_EXERCISE:_
For each line below that holds "Right", return the line as it stands.

_MATERIAL FOR THE TASK:_
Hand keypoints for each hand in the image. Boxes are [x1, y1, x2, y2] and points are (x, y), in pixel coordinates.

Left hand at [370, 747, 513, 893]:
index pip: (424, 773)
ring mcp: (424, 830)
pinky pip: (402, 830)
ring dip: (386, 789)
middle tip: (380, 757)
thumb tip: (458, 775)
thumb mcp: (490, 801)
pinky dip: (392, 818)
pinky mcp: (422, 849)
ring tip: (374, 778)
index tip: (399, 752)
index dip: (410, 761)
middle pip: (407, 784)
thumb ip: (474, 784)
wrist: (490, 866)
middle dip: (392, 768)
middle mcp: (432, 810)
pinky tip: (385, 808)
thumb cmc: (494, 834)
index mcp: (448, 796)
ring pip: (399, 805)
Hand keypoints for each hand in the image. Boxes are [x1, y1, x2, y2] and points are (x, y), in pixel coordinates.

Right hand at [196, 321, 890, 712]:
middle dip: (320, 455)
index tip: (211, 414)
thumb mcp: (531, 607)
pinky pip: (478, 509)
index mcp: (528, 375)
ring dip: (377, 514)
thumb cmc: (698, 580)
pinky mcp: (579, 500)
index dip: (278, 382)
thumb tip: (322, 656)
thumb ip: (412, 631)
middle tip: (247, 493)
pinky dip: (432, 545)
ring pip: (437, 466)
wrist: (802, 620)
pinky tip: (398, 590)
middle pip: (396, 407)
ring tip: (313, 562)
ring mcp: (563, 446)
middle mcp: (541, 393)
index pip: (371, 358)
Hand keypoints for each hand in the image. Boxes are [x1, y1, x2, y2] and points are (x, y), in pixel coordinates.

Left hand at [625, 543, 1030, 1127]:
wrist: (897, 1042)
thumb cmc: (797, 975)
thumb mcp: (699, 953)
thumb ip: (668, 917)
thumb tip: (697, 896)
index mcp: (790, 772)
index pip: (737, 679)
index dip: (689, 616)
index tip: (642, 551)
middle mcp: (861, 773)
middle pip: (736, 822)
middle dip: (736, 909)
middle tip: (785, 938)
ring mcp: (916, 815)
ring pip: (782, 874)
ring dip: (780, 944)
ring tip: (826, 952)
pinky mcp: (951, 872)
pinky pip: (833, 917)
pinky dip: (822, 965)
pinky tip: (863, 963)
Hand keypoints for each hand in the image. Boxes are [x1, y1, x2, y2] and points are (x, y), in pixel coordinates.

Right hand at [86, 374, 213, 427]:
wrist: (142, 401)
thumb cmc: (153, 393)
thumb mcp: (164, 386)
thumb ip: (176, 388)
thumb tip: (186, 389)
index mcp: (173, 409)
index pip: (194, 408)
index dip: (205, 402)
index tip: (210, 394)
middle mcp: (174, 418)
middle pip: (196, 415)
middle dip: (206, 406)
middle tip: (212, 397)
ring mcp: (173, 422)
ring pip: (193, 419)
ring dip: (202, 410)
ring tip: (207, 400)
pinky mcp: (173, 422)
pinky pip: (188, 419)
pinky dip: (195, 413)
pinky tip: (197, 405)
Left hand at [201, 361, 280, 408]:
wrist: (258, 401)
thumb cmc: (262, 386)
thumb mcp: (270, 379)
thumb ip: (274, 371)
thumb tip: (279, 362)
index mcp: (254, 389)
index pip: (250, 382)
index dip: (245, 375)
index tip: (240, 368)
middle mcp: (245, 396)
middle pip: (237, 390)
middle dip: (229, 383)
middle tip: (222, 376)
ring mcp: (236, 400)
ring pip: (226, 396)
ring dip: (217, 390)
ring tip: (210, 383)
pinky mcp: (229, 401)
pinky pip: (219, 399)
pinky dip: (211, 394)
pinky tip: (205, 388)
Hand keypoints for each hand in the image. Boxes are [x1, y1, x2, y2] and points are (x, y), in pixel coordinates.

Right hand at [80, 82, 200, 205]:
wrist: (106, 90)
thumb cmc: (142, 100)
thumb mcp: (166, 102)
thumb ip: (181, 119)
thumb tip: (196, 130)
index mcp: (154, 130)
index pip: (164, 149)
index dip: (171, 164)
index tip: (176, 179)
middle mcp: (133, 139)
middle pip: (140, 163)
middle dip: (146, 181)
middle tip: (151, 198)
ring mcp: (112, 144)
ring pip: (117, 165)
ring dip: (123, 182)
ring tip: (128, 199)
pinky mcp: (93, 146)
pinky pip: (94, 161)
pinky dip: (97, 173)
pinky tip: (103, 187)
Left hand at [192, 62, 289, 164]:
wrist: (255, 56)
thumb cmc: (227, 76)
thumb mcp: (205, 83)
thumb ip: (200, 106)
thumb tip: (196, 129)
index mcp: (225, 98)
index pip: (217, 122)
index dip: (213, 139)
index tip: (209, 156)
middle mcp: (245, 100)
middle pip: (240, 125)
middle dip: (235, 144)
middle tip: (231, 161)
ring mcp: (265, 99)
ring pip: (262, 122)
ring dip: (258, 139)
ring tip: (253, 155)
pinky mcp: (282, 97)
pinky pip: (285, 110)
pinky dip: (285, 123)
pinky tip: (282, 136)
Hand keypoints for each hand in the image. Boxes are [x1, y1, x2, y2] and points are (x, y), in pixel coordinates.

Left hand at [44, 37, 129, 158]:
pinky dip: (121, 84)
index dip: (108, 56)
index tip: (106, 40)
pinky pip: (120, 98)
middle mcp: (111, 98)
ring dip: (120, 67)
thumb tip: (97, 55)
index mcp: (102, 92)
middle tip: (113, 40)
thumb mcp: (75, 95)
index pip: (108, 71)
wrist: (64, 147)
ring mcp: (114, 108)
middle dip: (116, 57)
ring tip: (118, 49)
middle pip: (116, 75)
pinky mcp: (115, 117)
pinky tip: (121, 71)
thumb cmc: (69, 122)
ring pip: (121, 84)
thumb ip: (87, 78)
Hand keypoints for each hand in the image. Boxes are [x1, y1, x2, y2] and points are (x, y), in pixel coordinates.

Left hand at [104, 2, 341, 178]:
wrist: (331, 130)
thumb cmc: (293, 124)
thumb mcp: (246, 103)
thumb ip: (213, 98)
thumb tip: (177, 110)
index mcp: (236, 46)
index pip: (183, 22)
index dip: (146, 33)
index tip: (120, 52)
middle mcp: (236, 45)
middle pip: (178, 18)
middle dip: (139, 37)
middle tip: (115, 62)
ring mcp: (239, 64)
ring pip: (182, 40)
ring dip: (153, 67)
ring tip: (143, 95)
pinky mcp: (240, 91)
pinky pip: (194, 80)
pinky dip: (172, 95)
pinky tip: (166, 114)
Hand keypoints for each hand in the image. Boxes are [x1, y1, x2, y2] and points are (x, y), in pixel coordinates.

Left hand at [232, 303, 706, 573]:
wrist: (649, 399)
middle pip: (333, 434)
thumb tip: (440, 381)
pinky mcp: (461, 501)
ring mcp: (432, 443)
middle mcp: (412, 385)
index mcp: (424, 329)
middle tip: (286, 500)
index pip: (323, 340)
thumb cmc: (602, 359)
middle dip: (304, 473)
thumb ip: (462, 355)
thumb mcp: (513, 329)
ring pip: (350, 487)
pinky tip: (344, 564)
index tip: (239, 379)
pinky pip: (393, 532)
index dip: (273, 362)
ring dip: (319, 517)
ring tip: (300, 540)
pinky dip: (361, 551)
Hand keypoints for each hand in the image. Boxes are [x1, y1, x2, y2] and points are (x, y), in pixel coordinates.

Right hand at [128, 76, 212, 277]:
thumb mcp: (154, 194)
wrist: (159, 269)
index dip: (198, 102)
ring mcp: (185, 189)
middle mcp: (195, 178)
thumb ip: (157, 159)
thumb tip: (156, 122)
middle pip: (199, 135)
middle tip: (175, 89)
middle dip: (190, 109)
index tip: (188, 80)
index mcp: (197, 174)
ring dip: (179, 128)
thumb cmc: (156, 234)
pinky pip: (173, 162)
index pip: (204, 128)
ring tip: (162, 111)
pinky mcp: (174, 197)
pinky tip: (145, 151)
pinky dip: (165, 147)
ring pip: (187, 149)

_THE COMPLETED TASK:_
Right hand at [196, 321, 890, 712]:
Right hand at [86, 374, 213, 427]:
Right hand at [80, 82, 200, 205]:
Right hand at [128, 76, 212, 277]:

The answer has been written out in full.